WHAT IS NEEDED ▸ From every row, pull out the naming lines word for word and leave the pictures out of your answer.

Dataset records
---

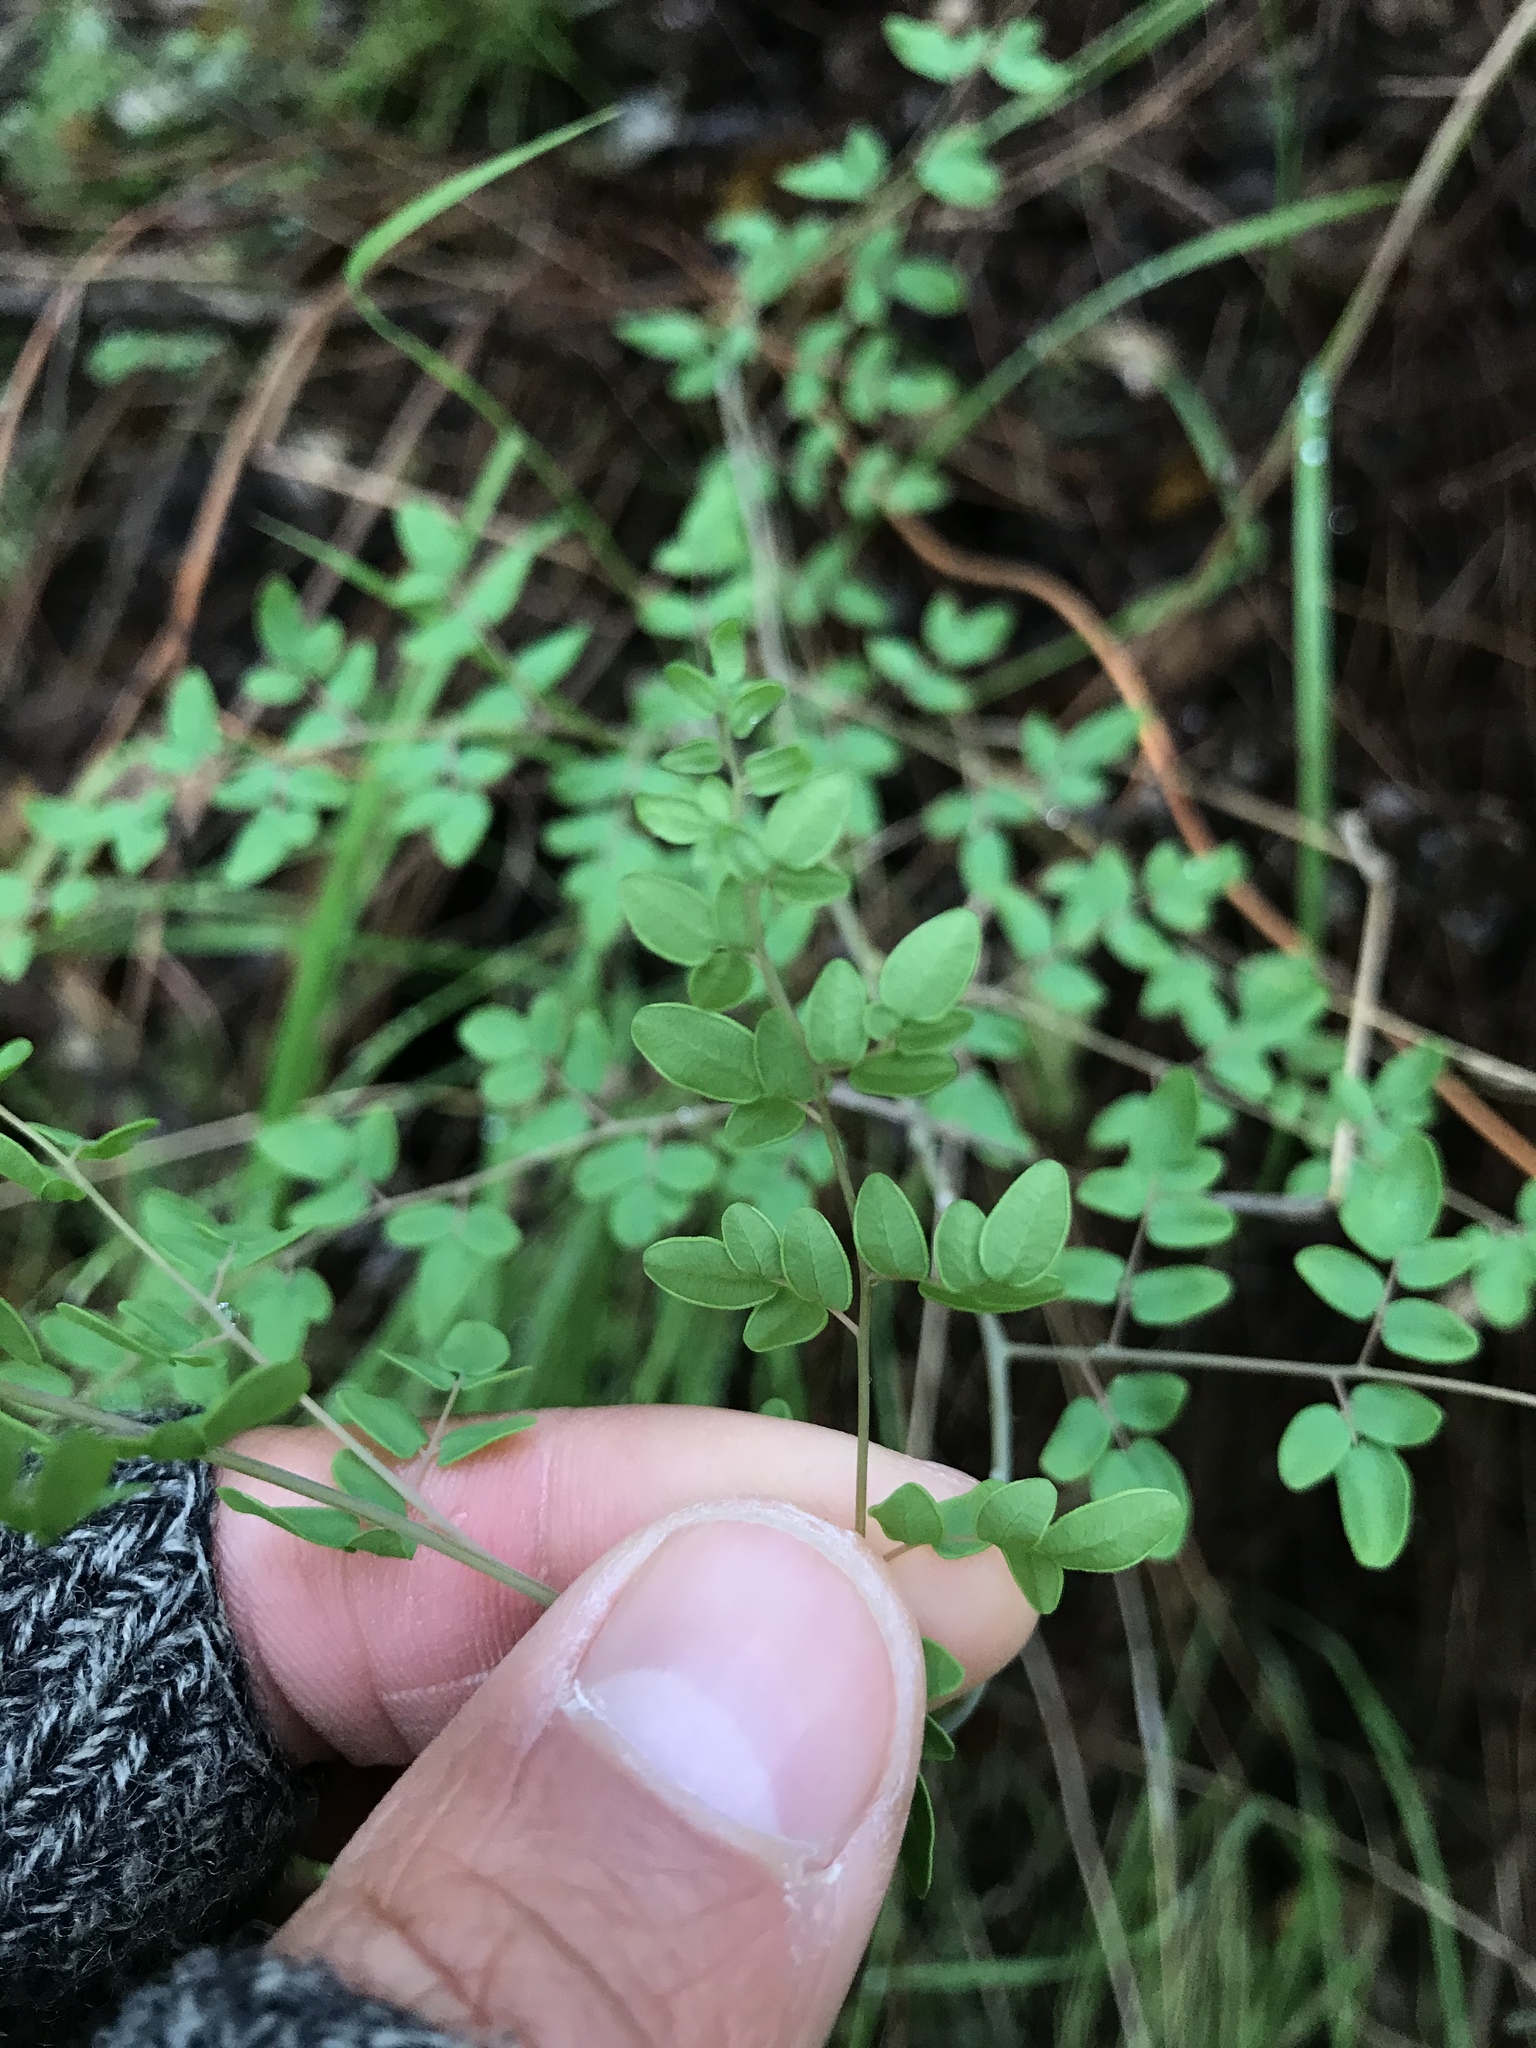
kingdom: Plantae
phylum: Tracheophyta
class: Polypodiopsida
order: Polypodiales
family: Pteridaceae
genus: Pellaea
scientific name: Pellaea andromedifolia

---

ANSWER FOR THIS EXERCISE ▸
kingdom: Plantae
phylum: Tracheophyta
class: Polypodiopsida
order: Polypodiales
family: Pteridaceae
genus: Pellaea
scientific name: Pellaea andromedifolia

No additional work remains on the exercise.